Input records:
———
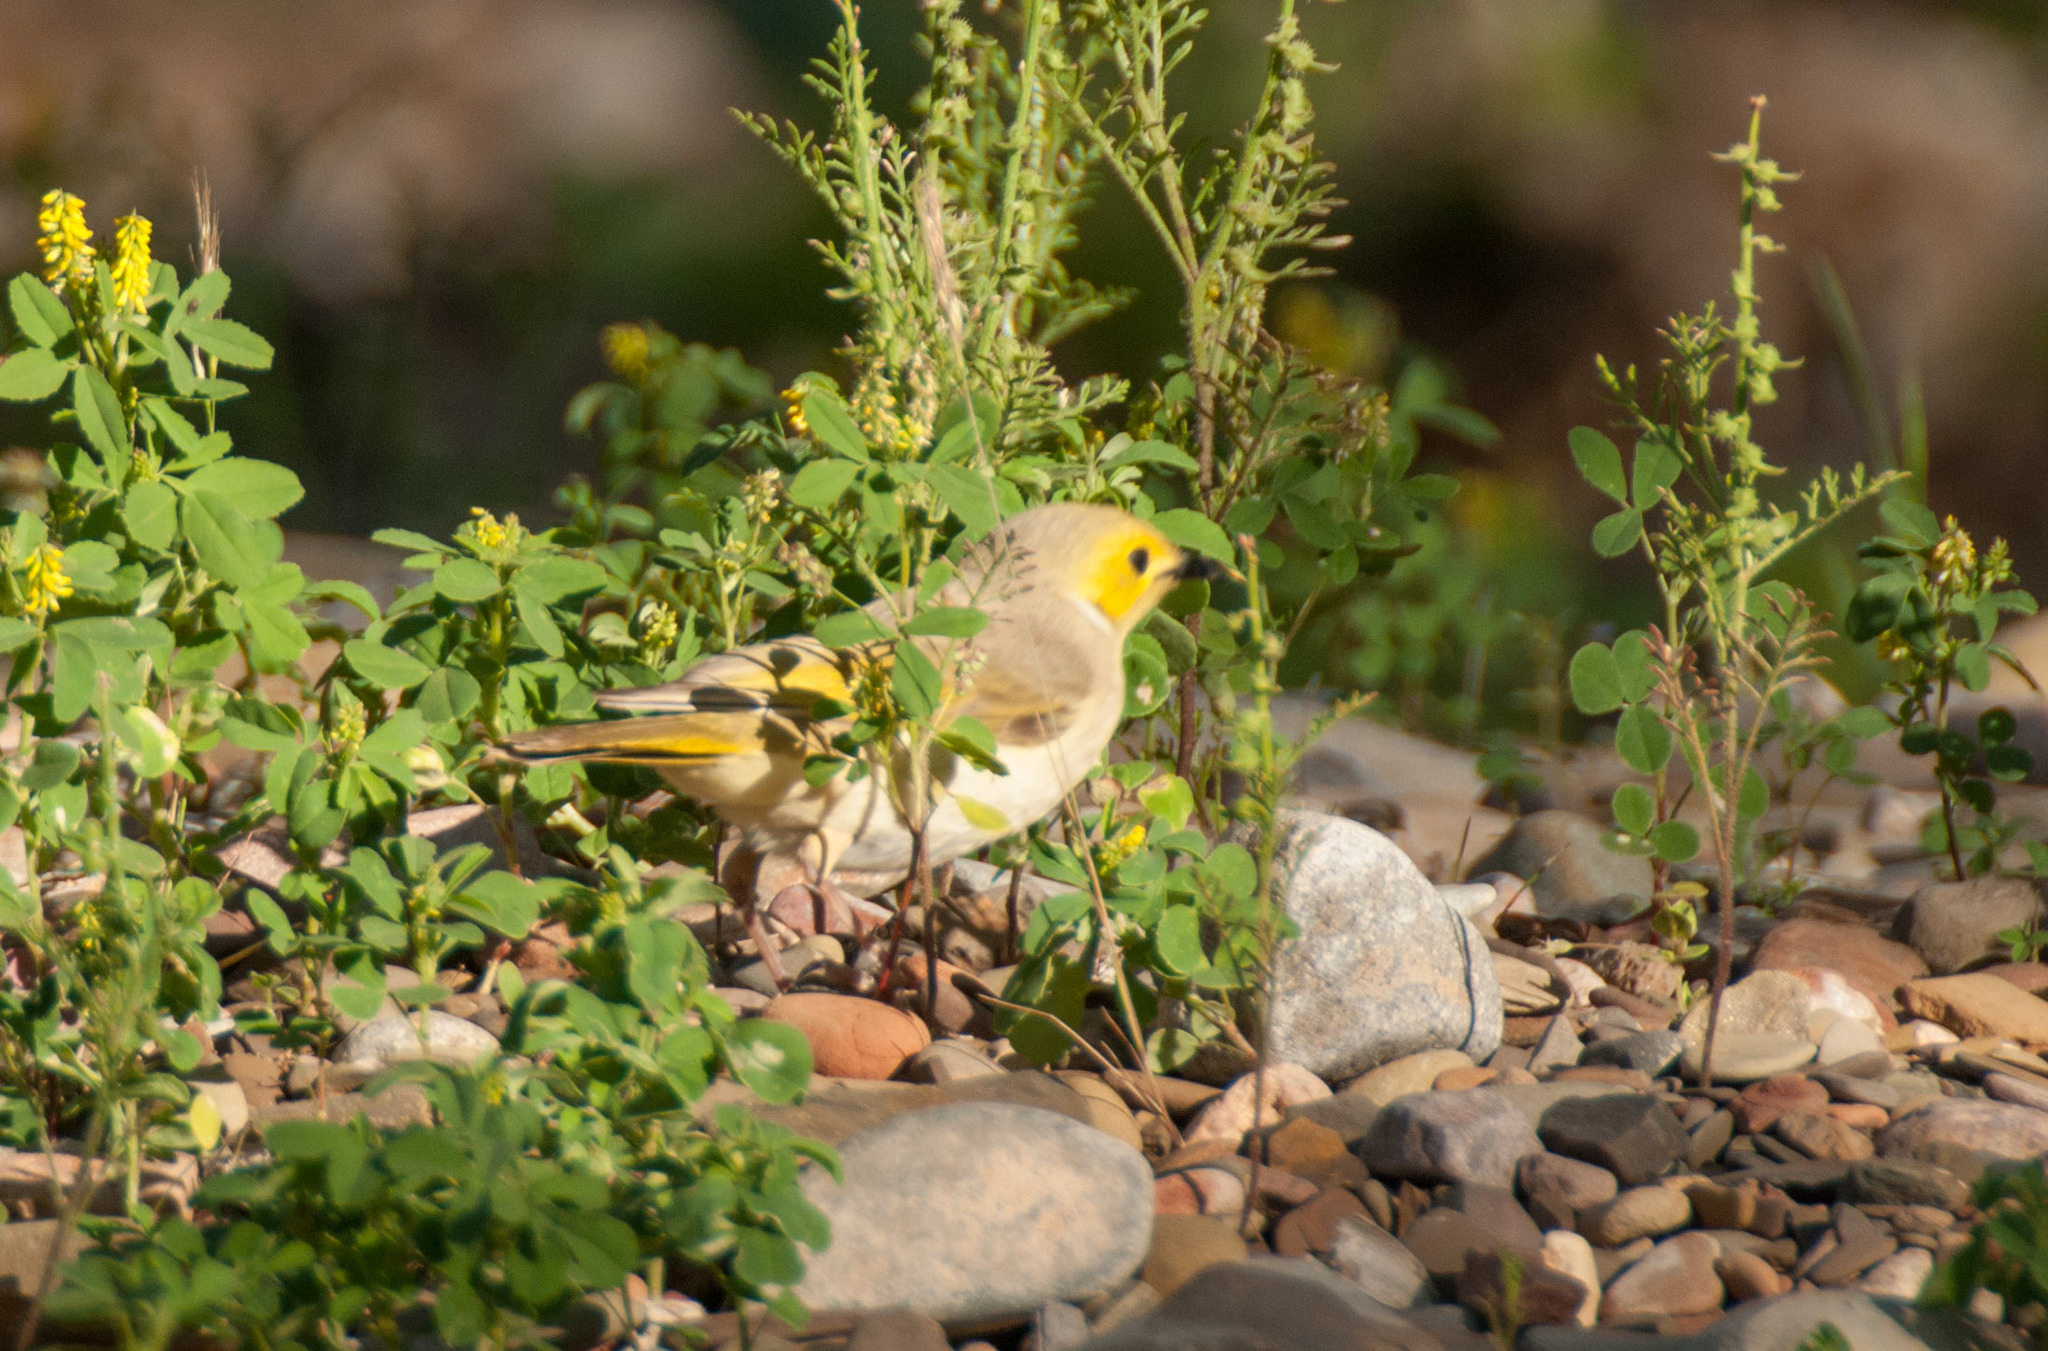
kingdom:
———
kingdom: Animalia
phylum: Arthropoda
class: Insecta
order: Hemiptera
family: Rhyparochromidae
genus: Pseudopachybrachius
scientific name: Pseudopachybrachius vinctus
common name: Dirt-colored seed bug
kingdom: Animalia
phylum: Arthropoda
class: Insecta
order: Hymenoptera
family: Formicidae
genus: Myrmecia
———
Requirement:
Set out everything in the listing from the line containing "genus: Pseudopachybrachius" down to the line containing "genus: Myrmecia", both included, as a JSON list of strings with one string per line and blank lines omitted.

Answer:
[
  "genus: Pseudopachybrachius",
  "scientific name: Pseudopachybrachius vinctus",
  "common name: Dirt-colored seed bug",
  "kingdom: Animalia",
  "phylum: Arthropoda",
  "class: Insecta",
  "order: Hymenoptera",
  "family: Formicidae",
  "genus: Myrmecia"
]